How Memoir Writing Has Helped Me Heal… And Can Help You Too

Have you ever wondered what it would be like to write your memoir? Have people been telling you that you “must write a book”? Have you ever felt a burning desire to write? If you answered yes to any of these questions, then maybe it’s time to get to it. You’ll be amazed by how healing the writing process can be.

Many people begin a serious writing practice when faced with challenges or traumas that they want to come to terms with. That’s how I began my life as a writer. When I was ten years old, my beloved grandmother committed suicide in my childhood home. I was home alone with her and was the one who found her. It was the 1960s, and therapy wasn’t as commonplace as it is today, and my mother was having so much difficulty managing her own grief that she wasn’t able to deal with mine as well.

However, she’d been an English major in college and had done a lot of journaling, so she bought me a red leather Kahlil Gibran journal with inspiring quotes at the top of each page. The idea was that Gibran’s words would inspire me to write down my own feelings. For me, the magic began as I set pen to paper on the pages of that journal, my first of many.

My mother suggested that I write about my grandmother and the very close relationship we’d had over the past decade. I did just that, spending countless hours sitting in my walk-in closet recording my thoughts, never knowing that one day I would grow up to be a published writer.

Although I was too young to realize it at the time, the practice I was engaged in was essentially “writing for healing and transformation.” Even at that tender age, I quickly learned that writing made me feel better. If I was hurting inside, my journal would always be waiting to listen to my concerns, without any judgments or recriminations. The journal was my safe haven, my companion. It was the place I turned to when my parents were having an argument, when I didn’t do well in school, or when my classmates taunted me about having hairy legs and buckteeth.

Then, many years later, when navigating a turbulent time as a hippie in the ’60s, I once again turned to journaling to help me deal with the trials and tribulations of being a teenager. My journal listened to me when no one else seemed to, and that’s all I really needed. In fact, that’s all that most people need when they’re going through challenging times. Then, years later, when I got married and became pregnant with my first child, I turned to journaling when my doctor told me that I’d have to be on bed rest if I wanted to carry my baby to term. I ended up chronicling the entire pregnancy and then realized that I wanted to help other women who were going through similar experiences, so I decided to write a self-help book on difficult pregnancies. Luckily, given my background as a registered nurse, this task wasn’t as daunting as it might sound. In the end, I condensed all my journal entries into the preface, and the rest of the book’s content served as a guide for others. It was called Getting Pregnant and Staying Pregnant: A Guide to Infertility and High-Risk Pregnancy, and was so successful that it went into a second printing.
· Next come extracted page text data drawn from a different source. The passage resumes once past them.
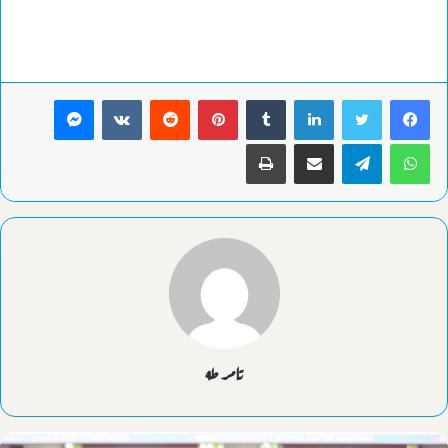
لينكدإن
بينتيريست
ماسنجر
واتساب
تيلقرام
مشاركة عبر البريد
طباعة
تامر طه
A number of years after that, in 2001, when my parents were moving from my childhood home–about the same time that I received my first cancer diagnosis–my parents were going through my grandmother’s belongings and found an amazing treasure in her closet–her own journal. In it, she’d written about her life as an orphan in Poland during World War I. When my mother gave it to me, I devoured it, in the hope that I could learn why my grandmother had taken her life. I thought that maybe she’d gotten a cancer diagnosis, as I had, but that wasn’t the case.

After reading through my grandmother’s writings, I decided to pen a book about her. That became my first memoir, called Regina’s Closet: Finding My Grandmother’s Secret Journal. In that case, the soul-hack or payoff was coming to peace with my grandmother’s suicide. Writing about her life and our relationship was healing because it was my way to keep her alive, which was a blessing.

Subsequently, I decided to use my journals chronicling my breast-cancer journey to write a book to help others navigate similar terrain. That self-help memoir was called Healing with Words: A Writer’s Cancer Journey. Writing has continued to be my form of daily spiritual practice.

There have been so many benefits to my writing. Not only has it helped me heal, but it has inspired others to write down their stories in order to heal themselves as well. This process prompted me to teach workshops on writing for healing and transformation because, ultimately, when there is healing, there is transformation. I’ve received many letters of gratitude from those who’ve attended my talks and read my books, including my most recent work, Writing for Bliss: A Seven-Step Plan for Telling Your Story and Transforming Your Life; and I feel blessed that my experiences have contributed to the healing of others. 

When embarking on the process of writing as a spiritual and healing practice, all you really need to do is find a journal and writing tool that resonates with you. Personally, I love using gel pens because they flow easily on the page. In your journal, you can chronicle your daily experiences, and you can also examine some of the life-changing or transformative moments from your past. Consider practicing stream-of-consciousness writing, where you write nonstop for about 15 to 20 minutes. This type of writing has no beginning, middle, or end. You might begin by writing about the weather and end up delving into something totally unrelated. That’s the beauty of this type of writing–you never know where your creative energy will take you, but one thing’s for sure: you will tap into your subconscious mind, and your discoveries will be illuminating and transformative. So enjoy your journey!